(TEXT PASSAGE):
╔══

This phase ships with no quickened opcodes. It is purely the plumbing.
Expected gain from Phase C alone: 0%. The gain shows up in MEP-19.
Phase D (deferred): unsafe interpreter loop
A future MEP may revisit a unsafe.Pointer based interpreter that bypasses Go's bounds checks and stores ip as a raw pointer into the bytecode. This would close the remaining gap to a hand-tuned C interpreter, at the cost of giving up Go's memory safety in the hot loop. It is not in this MEP because Phase A + B + the MEP-19 specialization should clear the per-suite goal without crossing that line.
Non-goals
- No JIT in this MEP. Copy-and-patch is MEP-22.
- No new value representation. That is MEP-20.
- No inline caches. That is MEP-19.
- No assembly interpreter. Pall-style hand-coded interpreters require giving up portability across the architectures Go supports.
Status at a glance
| Item | Status |
|---|---|
| Phase A: hot-state hoisting, bounds-check elimination | proposed |
| Phase A: dispatch jump-table verification | proposed |
| Phase A: numeric path is allocation-free | proposed |
| Phase B: superinstruction infrastructure (compiler + handlers) | proposed |
| Phase B: first 8 fused opcodes | proposed |
Phase C: quickening byte on Instr, dispatch indirection | proposed |
| Phase D: unsafe interpreter loop | deferred |
Risks
- The Go compiler may not emit a jump table. A 107-arm switch on
uint8should; verify in objdump before claiming any of these wins. - Frame allocation churn. Pool integration is in MEP-20, but if it slips, Phase A's measured wins may be partly eaten by GC noise. Run the bench harness with
GOGC=offas a sanity check. - Quickening invalidation. A function compiled for one input may be re-entered with different types after quickening. MEP-19 must explain when quickened ops fall back; this MEP just provides the slot.
Implementation notes
Phase A is one PR, two engineer-weeks. Each rewrite of a handler ships with benchstat numbers against the MEP-17 suite. Phase B is one PR per fusion family (binary-op-with-const, jump-with-compare); each lands only with numbers. Phase C is one PR, plumbing only.
The cumulative ceiling claim (1.5-2x geometric mean) is conservative against the literature. LuaJIT's interpreter gets 2-3x over PUC-Lua's C interpreter, but that is hand-coded assembly. Wren's computed-goto win is 5-10% over its own switch baseline. The Mochi target sits between: more than Wren (because Mochi starts further from optimal) and less than LuaJIT (because Go forecloses the assembly path).

╚══

(APPLY WHAT YOU READ):
**A.** For each statement, say whether it agrees with the interpreter proposal, answering yes or no and quoting the deciding words: (i) Phase C by itself is expected to bring no gain; (ii) inline caches are part of this MEP; (iii) Phase B ships as one PR per fusion family.
**B.** Write out the interpreter proposal word for word from "The cumulative ceiling" to "the assembly path).".

Records from a data source
╔══

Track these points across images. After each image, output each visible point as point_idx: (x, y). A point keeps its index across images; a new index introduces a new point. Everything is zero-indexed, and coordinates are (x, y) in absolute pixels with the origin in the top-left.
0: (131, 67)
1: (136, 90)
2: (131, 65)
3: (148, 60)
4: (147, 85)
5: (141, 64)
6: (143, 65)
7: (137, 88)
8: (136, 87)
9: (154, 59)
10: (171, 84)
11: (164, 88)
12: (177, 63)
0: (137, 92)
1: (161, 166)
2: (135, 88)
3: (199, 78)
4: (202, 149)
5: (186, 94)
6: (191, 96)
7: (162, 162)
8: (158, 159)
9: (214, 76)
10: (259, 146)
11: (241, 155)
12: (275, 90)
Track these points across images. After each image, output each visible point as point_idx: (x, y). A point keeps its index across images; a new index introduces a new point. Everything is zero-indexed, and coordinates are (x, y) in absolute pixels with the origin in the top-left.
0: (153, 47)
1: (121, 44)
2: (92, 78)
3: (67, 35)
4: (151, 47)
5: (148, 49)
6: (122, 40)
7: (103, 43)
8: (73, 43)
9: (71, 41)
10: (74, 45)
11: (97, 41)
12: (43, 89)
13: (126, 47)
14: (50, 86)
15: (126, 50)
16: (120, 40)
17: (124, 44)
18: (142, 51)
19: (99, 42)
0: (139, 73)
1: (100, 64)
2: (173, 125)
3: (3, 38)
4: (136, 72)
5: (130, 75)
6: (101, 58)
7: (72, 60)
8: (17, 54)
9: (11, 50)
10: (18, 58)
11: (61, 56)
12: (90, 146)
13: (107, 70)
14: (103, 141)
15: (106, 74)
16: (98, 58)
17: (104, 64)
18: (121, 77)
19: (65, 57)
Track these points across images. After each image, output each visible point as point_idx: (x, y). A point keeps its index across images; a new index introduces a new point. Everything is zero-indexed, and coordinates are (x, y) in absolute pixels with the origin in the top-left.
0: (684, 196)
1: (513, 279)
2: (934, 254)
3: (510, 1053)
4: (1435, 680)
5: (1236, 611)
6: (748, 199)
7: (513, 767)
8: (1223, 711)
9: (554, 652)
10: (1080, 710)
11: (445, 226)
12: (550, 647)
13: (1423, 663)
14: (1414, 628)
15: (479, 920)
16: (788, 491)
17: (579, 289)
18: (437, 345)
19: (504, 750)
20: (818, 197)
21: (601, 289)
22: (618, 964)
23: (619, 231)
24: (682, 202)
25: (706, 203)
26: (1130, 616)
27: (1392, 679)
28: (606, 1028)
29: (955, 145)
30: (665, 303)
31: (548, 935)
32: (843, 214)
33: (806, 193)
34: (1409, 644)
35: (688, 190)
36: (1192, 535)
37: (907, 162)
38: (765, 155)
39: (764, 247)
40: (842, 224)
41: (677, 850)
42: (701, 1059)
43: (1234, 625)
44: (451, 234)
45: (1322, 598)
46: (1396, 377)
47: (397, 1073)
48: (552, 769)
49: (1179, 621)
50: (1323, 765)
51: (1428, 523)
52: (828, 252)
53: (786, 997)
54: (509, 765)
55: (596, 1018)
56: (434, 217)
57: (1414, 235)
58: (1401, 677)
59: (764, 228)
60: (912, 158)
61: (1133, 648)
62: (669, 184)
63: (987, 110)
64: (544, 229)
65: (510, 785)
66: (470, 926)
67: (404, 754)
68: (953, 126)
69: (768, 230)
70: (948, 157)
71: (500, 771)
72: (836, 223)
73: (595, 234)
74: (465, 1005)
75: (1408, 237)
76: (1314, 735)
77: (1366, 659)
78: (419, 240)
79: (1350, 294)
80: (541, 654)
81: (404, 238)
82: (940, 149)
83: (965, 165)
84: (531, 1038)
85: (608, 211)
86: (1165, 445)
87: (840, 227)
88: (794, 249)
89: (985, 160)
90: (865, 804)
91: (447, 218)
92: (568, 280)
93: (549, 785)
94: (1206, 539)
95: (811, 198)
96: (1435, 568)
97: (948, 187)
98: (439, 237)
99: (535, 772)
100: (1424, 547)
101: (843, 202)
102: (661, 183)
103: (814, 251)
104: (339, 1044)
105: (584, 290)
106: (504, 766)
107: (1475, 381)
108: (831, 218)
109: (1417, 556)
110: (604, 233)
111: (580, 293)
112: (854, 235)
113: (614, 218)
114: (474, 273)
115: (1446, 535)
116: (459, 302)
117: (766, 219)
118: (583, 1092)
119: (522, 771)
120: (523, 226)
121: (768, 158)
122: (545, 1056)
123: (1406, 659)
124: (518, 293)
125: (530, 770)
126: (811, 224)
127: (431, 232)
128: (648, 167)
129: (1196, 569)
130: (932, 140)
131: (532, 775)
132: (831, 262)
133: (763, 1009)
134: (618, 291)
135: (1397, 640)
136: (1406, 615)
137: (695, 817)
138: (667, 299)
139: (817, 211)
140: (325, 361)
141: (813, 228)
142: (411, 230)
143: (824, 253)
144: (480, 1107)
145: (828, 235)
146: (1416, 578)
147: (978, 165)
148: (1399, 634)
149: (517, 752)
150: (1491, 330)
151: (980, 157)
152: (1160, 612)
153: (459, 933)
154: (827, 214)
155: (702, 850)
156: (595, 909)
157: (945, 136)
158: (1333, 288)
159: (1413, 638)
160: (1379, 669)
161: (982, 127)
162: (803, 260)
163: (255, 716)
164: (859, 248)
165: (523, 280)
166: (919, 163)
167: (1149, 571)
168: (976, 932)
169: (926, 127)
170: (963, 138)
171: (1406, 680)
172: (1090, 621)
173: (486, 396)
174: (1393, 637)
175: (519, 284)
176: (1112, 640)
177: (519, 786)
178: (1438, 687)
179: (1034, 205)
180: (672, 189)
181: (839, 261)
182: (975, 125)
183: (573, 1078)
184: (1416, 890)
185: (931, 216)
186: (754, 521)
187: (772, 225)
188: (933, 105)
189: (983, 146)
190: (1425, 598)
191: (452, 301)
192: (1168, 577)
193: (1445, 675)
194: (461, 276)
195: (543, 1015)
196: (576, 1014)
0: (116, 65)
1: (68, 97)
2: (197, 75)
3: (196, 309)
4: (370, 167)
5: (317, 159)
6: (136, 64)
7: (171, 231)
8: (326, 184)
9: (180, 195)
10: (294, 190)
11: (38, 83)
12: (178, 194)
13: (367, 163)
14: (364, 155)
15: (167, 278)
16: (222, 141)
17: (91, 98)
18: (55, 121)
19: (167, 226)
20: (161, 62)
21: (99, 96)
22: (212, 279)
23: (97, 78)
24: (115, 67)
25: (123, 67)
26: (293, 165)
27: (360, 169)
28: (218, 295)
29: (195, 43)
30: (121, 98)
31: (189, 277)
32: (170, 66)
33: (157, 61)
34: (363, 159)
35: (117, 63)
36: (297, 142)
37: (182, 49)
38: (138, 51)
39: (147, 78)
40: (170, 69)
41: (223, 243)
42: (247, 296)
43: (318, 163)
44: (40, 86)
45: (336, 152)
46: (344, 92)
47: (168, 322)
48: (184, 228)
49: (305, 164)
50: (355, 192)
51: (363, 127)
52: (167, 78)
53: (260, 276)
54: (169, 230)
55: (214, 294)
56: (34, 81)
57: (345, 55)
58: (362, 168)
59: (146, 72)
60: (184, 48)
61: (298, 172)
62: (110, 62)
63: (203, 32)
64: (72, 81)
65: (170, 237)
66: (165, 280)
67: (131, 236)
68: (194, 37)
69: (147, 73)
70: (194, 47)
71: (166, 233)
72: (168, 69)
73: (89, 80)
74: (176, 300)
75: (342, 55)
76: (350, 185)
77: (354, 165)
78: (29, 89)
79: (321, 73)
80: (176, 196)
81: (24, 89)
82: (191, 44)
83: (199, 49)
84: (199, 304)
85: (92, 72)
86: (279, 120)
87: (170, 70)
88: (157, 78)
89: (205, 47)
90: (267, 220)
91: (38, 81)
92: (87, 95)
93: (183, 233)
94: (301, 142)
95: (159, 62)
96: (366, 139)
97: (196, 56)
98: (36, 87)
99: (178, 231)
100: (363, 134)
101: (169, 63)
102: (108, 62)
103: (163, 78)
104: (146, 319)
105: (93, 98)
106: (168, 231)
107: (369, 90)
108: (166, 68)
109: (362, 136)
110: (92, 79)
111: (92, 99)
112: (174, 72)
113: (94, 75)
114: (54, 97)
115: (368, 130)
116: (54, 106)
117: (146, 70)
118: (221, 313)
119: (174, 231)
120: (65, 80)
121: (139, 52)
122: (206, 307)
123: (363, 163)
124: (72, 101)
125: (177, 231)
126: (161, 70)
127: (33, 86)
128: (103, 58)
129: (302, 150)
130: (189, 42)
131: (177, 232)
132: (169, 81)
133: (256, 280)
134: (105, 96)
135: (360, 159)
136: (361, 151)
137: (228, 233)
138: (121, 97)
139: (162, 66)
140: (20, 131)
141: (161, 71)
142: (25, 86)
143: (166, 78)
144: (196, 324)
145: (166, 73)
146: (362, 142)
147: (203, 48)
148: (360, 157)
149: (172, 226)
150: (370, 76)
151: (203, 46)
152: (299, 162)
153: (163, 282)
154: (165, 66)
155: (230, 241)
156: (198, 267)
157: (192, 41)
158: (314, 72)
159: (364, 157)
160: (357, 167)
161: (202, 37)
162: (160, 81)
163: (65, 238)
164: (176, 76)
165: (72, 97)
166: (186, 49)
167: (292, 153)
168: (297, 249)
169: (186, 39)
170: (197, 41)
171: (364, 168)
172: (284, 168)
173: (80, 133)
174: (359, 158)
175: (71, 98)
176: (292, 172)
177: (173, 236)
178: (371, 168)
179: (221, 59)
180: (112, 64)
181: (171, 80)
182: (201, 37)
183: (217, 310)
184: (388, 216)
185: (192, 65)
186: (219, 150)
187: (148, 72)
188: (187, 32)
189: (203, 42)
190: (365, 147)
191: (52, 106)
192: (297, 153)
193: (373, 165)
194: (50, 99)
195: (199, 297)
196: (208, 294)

╚══

(SOLUTION SET):
**A.**
(i) Yes: "Expected gain from Phase C alone: 0%."
(ii) No: "No inline caches. That is MEP-19."
(iii) Yes: "Phase B is one PR per fusion family (binary-op-with-const, jump-with-compare); each lands only with numbers."

**B.**
The cumulative ceiling claim (1.5-2x geometric mean) is conservative against the literature. LuaJIT's interpreter gets 2-3x over PUC-Lua's C interpreter, but that is hand-coded assembly. Wren's computed-goto win is 5-10% over its own switch baseline. The Mochi target sits between: more than Wren (because Mochi starts further from optimal) and less than LuaJIT (because Go forecloses the assembly path).